Asked about rising electricity costs, he said: “Electricity is about half of our production costs, mostly for the electrolysis process. So yes, the viability of our process depends on which country you are in and what type of electricity market it has, so you need an efficient electricity market where you operate.”
According to Vainikka: “The front end of the factory is similar to an oil refinery, the middle part is like a brewery, and the downstream part is like dairy.
“Our fermenter is like a big SodaStream. The main feedstocks are carbon dioxide gas, hydrogen gas, some oxygen and then some nitrogen in the growth media, water solution ammonia, and then some nutrients that plants typically take through roots.”
He added: “We use electrolysis to get the hydrogen [using electricity to split water into its constituent parts, hydrogen and oxygen], which we bubble through our fermenter using pipes. Right now we source liquefied carbon dioxide, which you can get from different industrial sources.
“But we also source about 10-20% [of the C02 used in the production process] from a direct air capture device connected to our ventilation system at our headquarters, so when we exhale C02, we use that as a feedstock for our production as well to demonstrate we’re making food out of thin air. But of course there’s a whole direct air capture industry developing, so we are candidate customer for that.”
‘The broader question in this market is how does this industry scale?’
Prior to the series B, Solar Foods had raised about €35 million ($37.3 million) in equity and about €30 million ($32 million) in debt financing and sale and lease back agreements for the demo factory, plus grants, including an IPCEI [Important Projects of Common European Interest] grant as a ‘clean hydrogen’ company, said Vainikka.
“We have a €34 million ($36.2 million) IPCEI grant at our use for factory 01 and a further €76 million ($81 million) is earmarked for factory 02 [a large-scale commercial facility] if we were to build on European soil.”

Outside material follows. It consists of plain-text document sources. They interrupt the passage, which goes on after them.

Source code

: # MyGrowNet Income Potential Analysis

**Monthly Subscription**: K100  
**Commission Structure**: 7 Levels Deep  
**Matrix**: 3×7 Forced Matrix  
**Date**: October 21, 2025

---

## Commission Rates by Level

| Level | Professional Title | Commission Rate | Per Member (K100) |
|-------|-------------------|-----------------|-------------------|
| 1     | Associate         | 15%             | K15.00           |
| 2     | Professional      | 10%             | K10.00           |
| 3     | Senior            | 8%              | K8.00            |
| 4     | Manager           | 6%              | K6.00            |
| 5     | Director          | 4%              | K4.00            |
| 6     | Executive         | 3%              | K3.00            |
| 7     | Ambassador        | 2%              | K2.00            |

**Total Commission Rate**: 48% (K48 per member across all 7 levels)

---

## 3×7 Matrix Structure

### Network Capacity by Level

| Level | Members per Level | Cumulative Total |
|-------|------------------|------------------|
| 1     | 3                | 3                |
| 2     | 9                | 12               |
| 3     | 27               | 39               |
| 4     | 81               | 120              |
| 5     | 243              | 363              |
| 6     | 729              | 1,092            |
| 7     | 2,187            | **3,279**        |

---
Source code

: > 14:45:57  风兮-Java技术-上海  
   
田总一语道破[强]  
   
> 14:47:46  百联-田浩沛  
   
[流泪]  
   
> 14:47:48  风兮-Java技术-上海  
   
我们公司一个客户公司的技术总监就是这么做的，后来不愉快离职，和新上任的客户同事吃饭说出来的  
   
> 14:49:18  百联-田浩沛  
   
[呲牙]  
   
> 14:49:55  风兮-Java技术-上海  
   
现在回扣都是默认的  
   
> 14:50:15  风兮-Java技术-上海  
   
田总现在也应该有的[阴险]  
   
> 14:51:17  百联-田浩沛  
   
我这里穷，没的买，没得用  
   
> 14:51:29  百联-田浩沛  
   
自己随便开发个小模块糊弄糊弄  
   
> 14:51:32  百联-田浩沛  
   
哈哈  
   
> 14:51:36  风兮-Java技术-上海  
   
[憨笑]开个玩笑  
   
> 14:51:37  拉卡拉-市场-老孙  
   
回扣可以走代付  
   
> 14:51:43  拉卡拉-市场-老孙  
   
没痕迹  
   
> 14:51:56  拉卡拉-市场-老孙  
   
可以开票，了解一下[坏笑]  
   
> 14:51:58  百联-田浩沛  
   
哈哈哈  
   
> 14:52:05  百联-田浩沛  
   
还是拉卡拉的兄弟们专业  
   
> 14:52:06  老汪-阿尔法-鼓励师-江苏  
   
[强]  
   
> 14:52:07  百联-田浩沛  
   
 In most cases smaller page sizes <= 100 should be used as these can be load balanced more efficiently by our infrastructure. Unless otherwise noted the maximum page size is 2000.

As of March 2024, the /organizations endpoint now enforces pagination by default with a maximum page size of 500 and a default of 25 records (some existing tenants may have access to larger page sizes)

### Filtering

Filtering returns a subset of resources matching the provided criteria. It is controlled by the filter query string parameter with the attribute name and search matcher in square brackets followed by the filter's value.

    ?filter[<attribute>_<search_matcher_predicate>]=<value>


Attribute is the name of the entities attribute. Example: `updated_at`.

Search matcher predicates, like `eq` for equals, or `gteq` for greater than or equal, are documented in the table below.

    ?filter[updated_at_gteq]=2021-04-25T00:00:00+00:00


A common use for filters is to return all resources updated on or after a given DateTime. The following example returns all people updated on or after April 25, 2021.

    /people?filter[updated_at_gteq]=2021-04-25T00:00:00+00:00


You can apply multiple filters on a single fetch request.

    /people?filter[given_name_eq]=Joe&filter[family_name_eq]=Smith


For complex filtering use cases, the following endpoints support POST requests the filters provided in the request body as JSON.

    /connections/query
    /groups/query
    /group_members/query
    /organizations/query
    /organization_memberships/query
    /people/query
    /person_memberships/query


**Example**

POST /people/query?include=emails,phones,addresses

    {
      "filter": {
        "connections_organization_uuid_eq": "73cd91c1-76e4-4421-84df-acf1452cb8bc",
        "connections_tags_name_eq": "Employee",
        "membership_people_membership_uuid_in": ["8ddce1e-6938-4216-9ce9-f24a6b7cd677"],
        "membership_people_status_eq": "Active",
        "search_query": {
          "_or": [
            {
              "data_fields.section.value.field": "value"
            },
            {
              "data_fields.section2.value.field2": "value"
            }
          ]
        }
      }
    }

Asked how investors were viewing Solar Foods’ technology, he said: “I think the broader question in this market is how does this industry scale? The IPO market is closed. The VC market is what it is and even if it was good, they don’t really like [spending money on] concrete and steel. And then the strategics are not really in the game yet big time, so if we think of changing the food system with fermentation, how that will become impactful and how that will unfold during the remainder of this decade is really an interesting question.”